Na sentença, o juiz considerou desarrazoada a exigência de abertura de inventário, reconhecendo que o autor comprovou ser o possuidor legítimo e proprietário de fato da motocicleta, adquirida com recursos próprios, além de contar com a anuência expressa de todos os herdeiros. O entendimento destacou que empresas que atuam por delegação de serviço público devem obedecer aos princípios da legalidade, da eficiência e da razoabilidade, não podendo criar entraves burocráticos que inviabilizem o direito do cidadão.

A decisão também foi dura ao declarar inexigíveis todas as diárias cobradas após a quitação dos débitos, ressaltando que o pátio não pode obter vantagem financeira pela demora que ele próprio provocou ao negar a liberação do veículo. Para o magistrado, a retenção indevida do único meio de transporte utilizado para o trabalho ultrapassou o mero aborrecimento, atingindo a dignidade do cidadão e comprometendo sua subsistência.

Por isso, a empresa foi condenada ao pagamento de R$ 5 mil por danos morais, com correção monetária e juros legais. Já o pedido de indenização de R$ 20 mil feito pela ré foi totalmente rejeitado.

A atuação do advogado Dr. Jota Batista, responsável pelo ajuizamento da ação e pela condução da tese jurídica, foi decisiva para o desfecho do caso. A estratégia reuniu a regularização imediata dos débitos, a prova da posse legítima, a declaração formal dos herdeiros e a aplicação do princípio da saisine para demonstrar a desnecessidade de inventário em uma situação excepcional, garantindo o reconhecimento do direito material do cidadão.

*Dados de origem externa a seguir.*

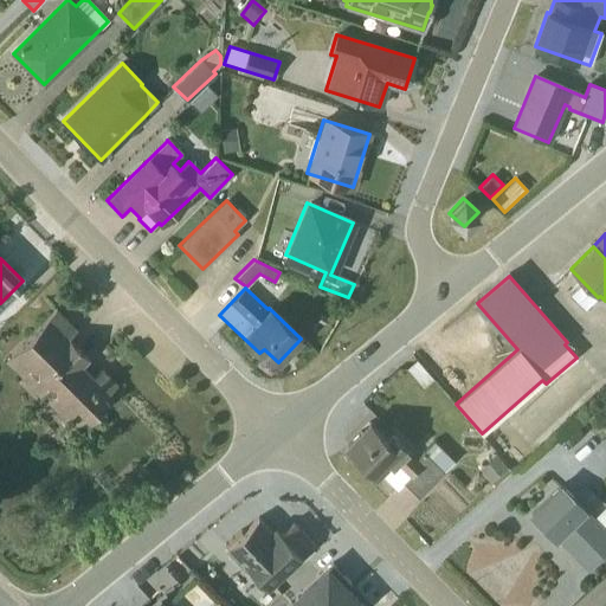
[(108,401),(104,397),(116,385),(101,369),(92,376),(81,365),(88,358),(68,336),(76,329),(55,309),(4,360),(27,384),(26,385),(39,397),(49,388),(53,393),(45,400),(64,419),(77,407),(89,419),(108,401)]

Na própria sentença, o juiz antecipou os efeitos da tutela e determinou a expedição de mandado de entrega urgente da motocicleta, para que o veículo seja liberado imediatamente, sem qualquer custo posterior à data da quitação.

A decisão reforça um entendimento que pode impactar inúmeros casos semelhantes: a burocracia não pode se sobrepor ao direito do cidadão quando a situação está comprovadamente regular, sobretudo quando o bem apreendido é instrumento de trabalho e fonte de subsistência.